# Document section:
____
Note: The $f’(x_{n})$ in $\frac{f(x_{n})}{f’(x_{n})}$ becomes $\nabla f(\hat{x}_{n})^{-1}$ because we generalize the “reciprocal of the scalar, $f(x_{n})$” to the multivariate case, replacing it with the “inverse of the gradient, $\nabla f(\hat{x}_{n})^{-1}$”.

The Math: Maximizing Log-Likelihood with Newton’s Method

Recall that we want to maximize the log-likelihood, $\ell(\theta)$ of our hypothesis function, $h_{\theta}(x)$

To maximize our function, we want to find the partial derivatives of $\ell(\theta)$, and set them equal to 0, and solve for $\theta_{1}$ and $\theta_{2}$ to find the critical point of the partials. This critical point will be the max of our log-likelihood.
____
# Dataset content:
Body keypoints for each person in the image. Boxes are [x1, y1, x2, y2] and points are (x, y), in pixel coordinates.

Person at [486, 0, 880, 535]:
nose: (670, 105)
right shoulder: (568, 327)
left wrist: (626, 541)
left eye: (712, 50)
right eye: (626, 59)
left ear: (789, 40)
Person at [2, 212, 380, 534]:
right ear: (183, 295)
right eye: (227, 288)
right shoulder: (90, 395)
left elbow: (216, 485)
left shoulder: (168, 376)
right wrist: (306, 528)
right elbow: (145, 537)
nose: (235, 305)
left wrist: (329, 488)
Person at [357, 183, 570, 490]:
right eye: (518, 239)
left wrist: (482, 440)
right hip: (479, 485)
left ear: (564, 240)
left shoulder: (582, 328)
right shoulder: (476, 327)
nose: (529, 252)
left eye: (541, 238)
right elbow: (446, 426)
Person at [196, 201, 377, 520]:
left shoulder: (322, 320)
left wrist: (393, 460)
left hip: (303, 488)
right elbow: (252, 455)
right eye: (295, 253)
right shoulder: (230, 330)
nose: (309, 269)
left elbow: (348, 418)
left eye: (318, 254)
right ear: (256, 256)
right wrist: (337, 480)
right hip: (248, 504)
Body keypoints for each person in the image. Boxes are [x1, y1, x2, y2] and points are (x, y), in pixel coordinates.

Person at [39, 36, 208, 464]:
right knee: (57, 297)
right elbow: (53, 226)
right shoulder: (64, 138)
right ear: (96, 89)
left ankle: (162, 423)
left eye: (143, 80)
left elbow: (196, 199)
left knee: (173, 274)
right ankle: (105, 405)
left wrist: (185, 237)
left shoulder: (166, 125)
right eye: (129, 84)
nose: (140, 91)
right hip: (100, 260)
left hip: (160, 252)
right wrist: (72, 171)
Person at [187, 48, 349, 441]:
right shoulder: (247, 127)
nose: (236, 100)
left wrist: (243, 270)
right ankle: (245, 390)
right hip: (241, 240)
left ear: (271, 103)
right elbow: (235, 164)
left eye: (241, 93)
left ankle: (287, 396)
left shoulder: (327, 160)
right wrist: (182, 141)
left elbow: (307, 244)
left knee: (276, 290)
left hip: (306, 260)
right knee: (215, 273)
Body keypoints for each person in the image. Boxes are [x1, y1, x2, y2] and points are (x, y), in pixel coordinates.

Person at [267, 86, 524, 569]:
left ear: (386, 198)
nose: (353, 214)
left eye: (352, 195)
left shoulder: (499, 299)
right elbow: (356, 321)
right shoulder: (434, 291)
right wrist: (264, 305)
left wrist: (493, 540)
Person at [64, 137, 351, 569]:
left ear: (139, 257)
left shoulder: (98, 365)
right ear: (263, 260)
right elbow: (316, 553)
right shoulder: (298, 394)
____
# Tasks to carry out:
• A. Answer these questions from the Newton's method text, one line each:
(i) In the note, what does $f'(x_{n})$ become?
(ii) Which parameters are solved for after the partial derivatives are set equal to 0?
(iii) What will the critical point of the partials be?
• B. Print the Newton's method text from "The Math: Maximizing" up to and including "of our log-likelihood.".

# Completed exercise:
• A.
(i) The inverse of the gradient, $\nabla f(\hat{x}_{n})^{-1}$.
(ii) $\theta_{1}$ and $\theta_{2}$.
(iii) The max of the log-likelihood.

• B.
The Math: Maximizing Log-Likelihood with Newton’s Method

Recall that we want to maximize the log-likelihood, $\ell(\theta)$ of our hypothesis function, $h_{\theta}(x)$

To maximize our function, we want to find the partial derivatives of $\ell(\theta)$, and set them equal to 0, and solve for $\theta_{1}$ and $\theta_{2}$ to find the critical point of the partials. This critical point will be the max of our log-likelihood.